Compared with the other diagnostic methods mentioned previously, using alpha-defensin as a biomarker has some advantages. One is that it maintains its high diagnostic accuracy for PJI even in the setting of antibiotic administration. Shahi et al. [36] performed a comparison between patients who were treated with antibiotics and those who were not treated before diagnostic workup. They found that the alpha-defensin test maintained its concentration and sensitivity for PJI under the antibiotic setting. Another advantage is that its precision is not influenced by the site of arthroplasty [19, 29]. Although eight studies involved only patients undergoing hip and knee replacement and three studies included some other joint arthroplasties, the pooled analysis index showed no significant difference. Moreover, the novel Synovasure periprosthetic joint infection (PJI) lateral flow test device that was used in three studies [27,28,29] is now commercially available. It features easy use and quick results (10 min), which means that it can be performed intraoperatively. This advantage might make testing for alpha-defensin relatively acceptable.
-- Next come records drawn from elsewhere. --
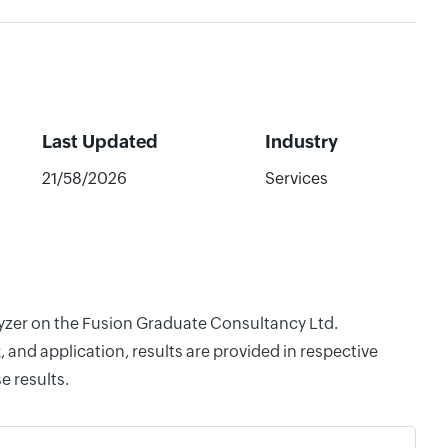
Last Updated
Industry
21/58/2026
Services
alyzer on the Fusion Graduate Consultancy Ltd.
and application, results are provided in respective
e results.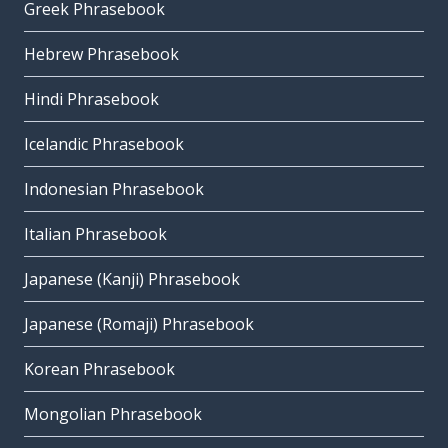
Greek Phrasebook
Hebrew Phrasebook
Hindi Phrasebook
Icelandic Phrasebook
Indonesian Phrasebook
Italian Phrasebook
Japanese (Kanji) Phrasebook
Japanese (Romaji) Phrasebook
Korean Phrasebook
Mongolian Phrasebook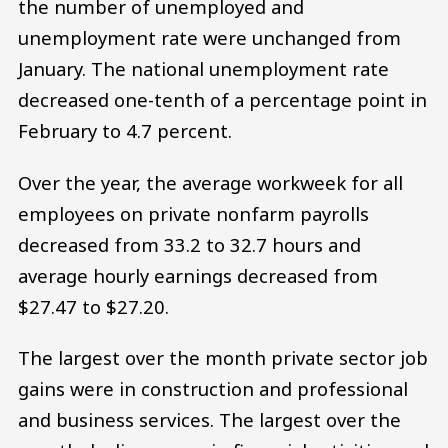
the number of unemployed and
unemployment rate were unchanged from
January. The national unemployment rate
decreased one-tenth of a percentage point in
February to 4.7 percent.
Over the year, the average workweek for all
employees on private nonfarm payrolls
decreased from 33.2 to 32.7 hours and
average hourly earnings decreased from
$27.47 to $27.20.
The largest over the month private sector job
gains were in construction and professional
and business services. The largest over the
The strengths and potential limitations of this study should be acknowledged. This study is the first meta-analysis focused on the utility of alpha-defensin for the diagnosis of PJI. We included all relevant studies, and these used the same MSIS criteria as the reference standard except for one. The demographic characteristics of the patients in these studies, such as the age and sex ratio, were similar, which could reduce the heterogeneity to some degree. One limitation of this analysis is that several studies [21,22,23,24] were reported by a single team (that of Carl Deirmengiant), whose group instructed a single company to perform the relevant test, there might have been a certain amount of crossover among the patients included and a conflict of interest, as well. In addition, few studies conducted long-term follow-ups to detect low-grade infection in patients with negative culture results, and the presence of such low-grade infection may increase false negativity.

Conclusion

Our results revealed the strong potential value of alpha-defensin, but more research remains to be performed to determine the optimum threshold. Although we were able to define a threshold from the SROC, it is not reliable as the technical level of every laboratory differs greatly. Only when more studies with larger sample size have been conducted could we then recommend a threshold to maximize the sensitivity and specificity. Given that the validity of this biomarker for the diagnosis of PJI is a strong match with the results of the MSIS criteria, alpha-defensin from synovial fluid is highly reliable at predicting a diagnosis of PJI and is precise at ruling out this diagnosis. Thus, this new biomarker from synovial fluid should be considered an essential adjunct to the difficult diagnosis of PJI.